[Start of Attachment]
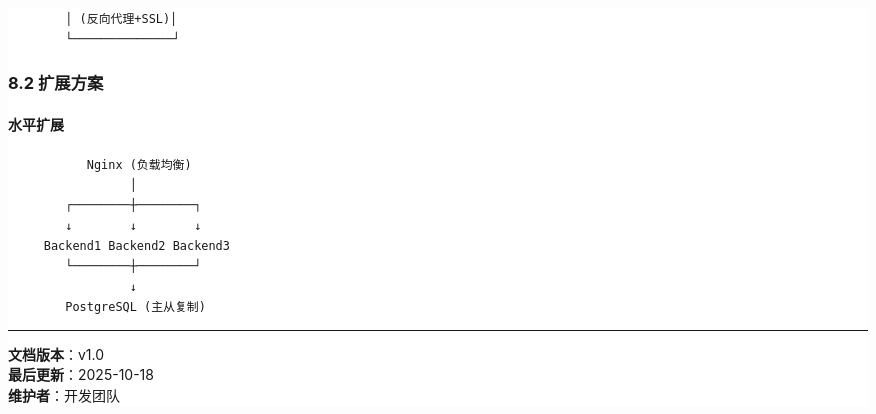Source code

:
 ```
        │ (反向代理+SSL)│
        └──────────────┘
```

### 8.2 扩展方案

#### 水平扩展
```
           Nginx (负载均衡)
                 │
        ┌────────┼────────┐
        ↓        ↓        ↓
     Backend1 Backend2 Backend3
        └────────┼────────┘
                 ↓
        PostgreSQL (主从复制)
```

---

**文档版本**：v1.0  
**最后更新**：2025-10-18  
**维护者**：开发团队

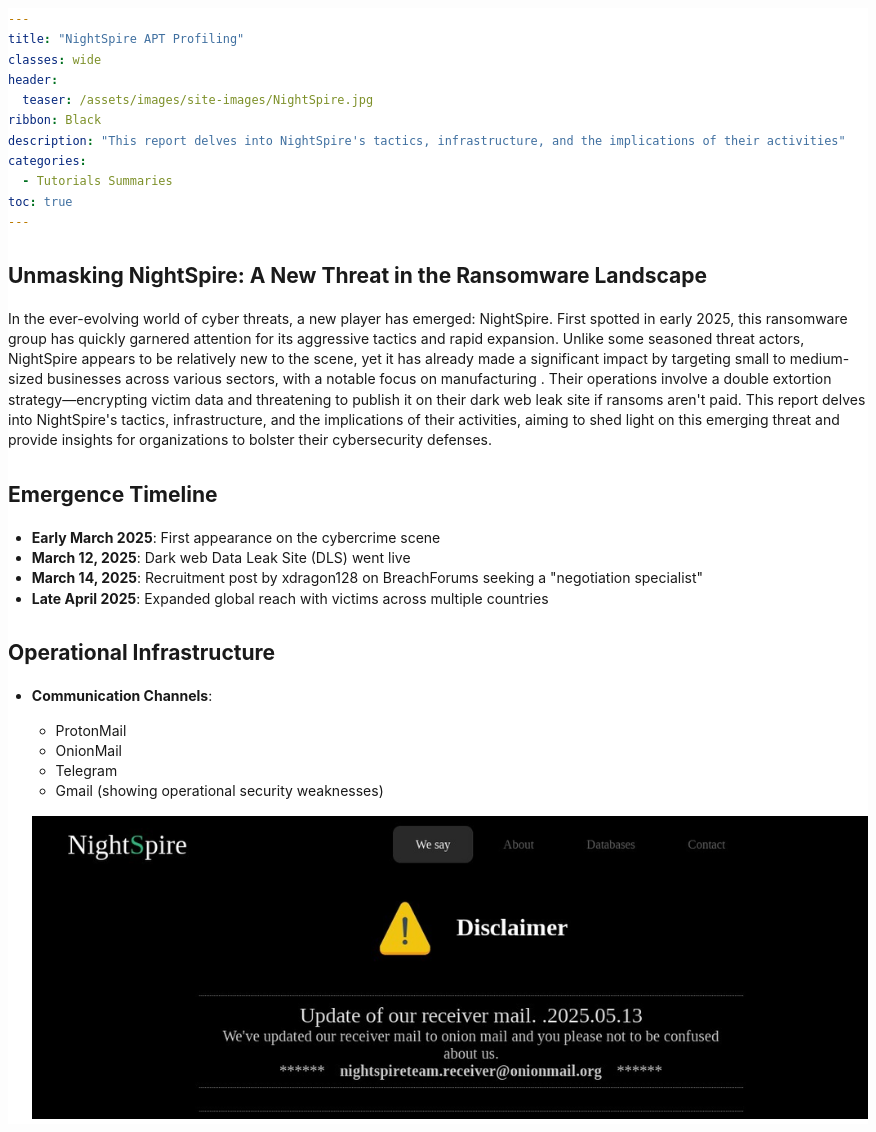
 ```yaml
---
title: "NightSpire APT Profiling"
classes: wide
header:
  teaser: /assets/images/site-images/NightSpire.jpg
ribbon: Black
description: "This report delves into NightSpire's tactics, infrastructure, and the implications of their activities"
categories:
  - Tutorials Summaries
toc: true
---
```



## Unmasking NightSpire: A New Threat in the Ransomware Landscape

In the ever-evolving world of cyber threats, a new player has emerged: NightSpire. First spotted in early 2025, this ransomware group has quickly garnered attention for its aggressive tactics and rapid expansion. Unlike some seasoned threat actors, NightSpire appears to be relatively new to the scene, yet it has already made a significant impact by targeting small to medium-sized businesses across various sectors, with a notable focus on manufacturing . Their operations involve a double extortion strategy—encrypting victim data and threatening to publish it on their dark web leak site if ransoms aren't paid. This report delves into NightSpire's tactics, infrastructure, and the implications of their activities, aiming to shed light on this emerging threat and provide insights for organizations to bolster their cybersecurity defenses.

## Emergence Timeline
- **Early March 2025**: First appearance on the cybercrime scene
- **March 12, 2025**: Dark web Data Leak Site (DLS) went live
- **March 14, 2025**: Recruitment post by xdragon128 on BreachForums seeking a "negotiation specialist"
- **Late April 2025**: Expanded global reach with victims across multiple countries

## Operational Infrastructure
- **Communication Channels**:
  - ProtonMail
  - OnionMail
  - Telegram
  - Gmail (showing operational security weaknesses)

  ![](/assets/images/tutorials-summaries/NightSpire/NightSpire-Mail.jpeg)

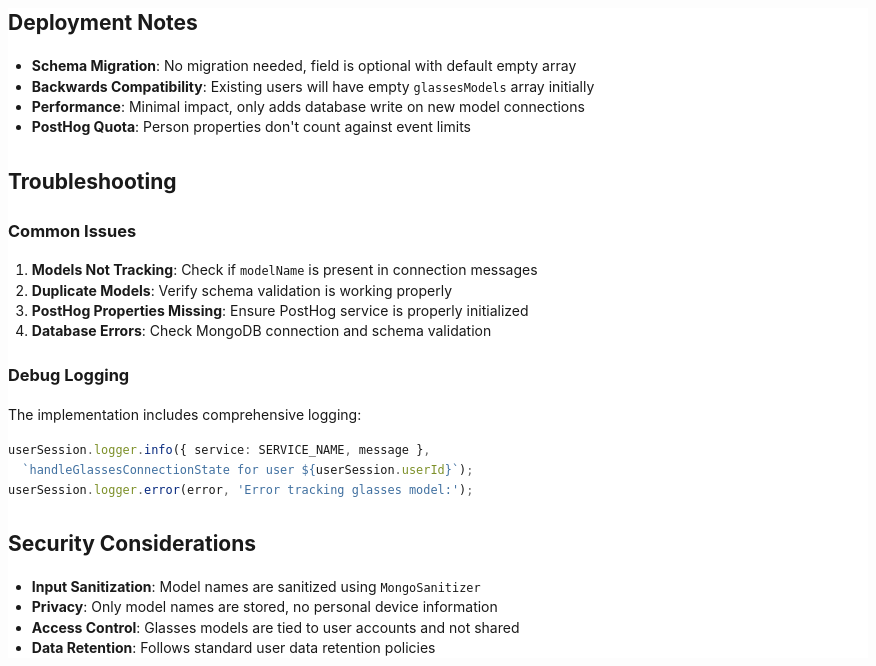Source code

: ## Deployment Notes

- **Schema Migration**: No migration needed, field is optional with default empty array
- **Backwards Compatibility**: Existing users will have empty `glassesModels` array initially
- **Performance**: Minimal impact, only adds database write on new model connections
- **PostHog Quota**: Person properties don't count against event limits

## Troubleshooting

### Common Issues

1. **Models Not Tracking**: Check if `modelName` is present in connection messages
2. **Duplicate Models**: Verify schema validation is working properly
3. **PostHog Properties Missing**: Ensure PostHog service is properly initialized
4. **Database Errors**: Check MongoDB connection and schema validation

### Debug Logging

The implementation includes comprehensive logging:

```typescript
userSession.logger.info({ service: SERVICE_NAME, message }, 
  `handleGlassesConnectionState for user ${userSession.userId}`);
userSession.logger.error(error, 'Error tracking glasses model:');
```

## Security Considerations

- **Input Sanitization**: Model names are sanitized using `MongoSanitizer`
- **Privacy**: Only model names are stored, no personal device information
- **Access Control**: Glasses models are tied to user accounts and not shared
- **Data Retention**: Follows standard user data retention policies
[End of Attachment]
Exercise goal>
What is needed is the whole listing again, set down exactly, without its pictures.

Answer to this exercise>
Source code

:
 ```
        │ (反向代理+SSL)│
        └──────────────┘
```

### 8.2 扩展方案

#### 水平扩展
```
           Nginx (负载均衡)
                 │
        ┌────────┼────────┐
        ↓        ↓        ↓
     Backend1 Backend2 Backend3
        └────────┼────────┘
                 ↓
        PostgreSQL (主从复制)
```

---

**文档版本**：v1.0  
**最后更新**：2025-10-18  
**维护者**：开发团队

 ```yaml
---
title: "NightSpire APT Profiling"
classes: wide
header:
  teaser: /assets/images/site-images/NightSpire.jpg
ribbon: Black
description: "This report delves into NightSpire's tactics, infrastructure, and the implications of their activities"
categories:
  - Tutorials Summaries
toc: true
---
```



## Unmasking NightSpire: A New Threat in the Ransomware Landscape

In the ever-evolving world of cyber threats, a new player has emerged: NightSpire. First spotted in early 2025, this ransomware group has quickly garnered attention for its aggressive tactics and rapid expansion. Unlike some seasoned threat actors, NightSpire appears to be relatively new to the scene, yet it has already made a significant impact by targeting small to medium-sized businesses across various sectors, with a notable focus on manufacturing . Their operations involve a double extortion strategy—encrypting victim data and threatening to publish it on their dark web leak site if ransoms aren't paid. This report delves into NightSpire's tactics, infrastructure, and the implications of their activities, aiming to shed light on this emerging threat and provide insights for organizations to bolster their cybersecurity defenses.

## Emergence Timeline
- **Early March 2025**: First appearance on the cybercrime scene
- **March 12, 2025**: Dark web Data Leak Site (DLS) went live
- **March 14, 2025**: Recruitment post by xdragon128 on BreachForums seeking a "negotiation specialist"
- **Late April 2025**: Expanded global reach with victims across multiple countries

## Operational Infrastructure
- **Communication Channels**:
  - ProtonMail
  - OnionMail
  - Telegram
  - Gmail (showing operational security weaknesses)

  ![](/assets/images/tutorials-summaries/NightSpire/NightSpire-Mail.jpeg)

Source code

: ## Deployment Notes

- **Schema Migration**: No migration needed, field is optional with default empty array
- **Backwards Compatibility**: Existing users will have empty `glassesModels` array initially
- **Performance**: Minimal impact, only adds database write on new model connections
- **PostHog Quota**: Person properties don't count against event limits

## Troubleshooting

### Common Issues

1. **Models Not Tracking**: Check if `modelName` is present in connection messages
2. **Duplicate Models**: Verify schema validation is working properly
3. **PostHog Properties Missing**: Ensure PostHog service is properly initialized
4. **Database Errors**: Check MongoDB connection and schema validation

### Debug Logging

The implementation includes comprehensive logging:

```typescript
userSession.logger.info({ service: SERVICE_NAME, message }, 
  `handleGlassesConnectionState for user ${userSession.userId}`);
userSession.logger.error(error, 'Error tracking glasses model:');
```

## Security Considerations

- **Input Sanitization**: Model names are sanitized using `MongoSanitizer`
- **Privacy**: Only model names are stored, no personal device information
- **Access Control**: Glasses models are tied to user accounts and not shared
- **Data Retention**: Follows standard user data retention policies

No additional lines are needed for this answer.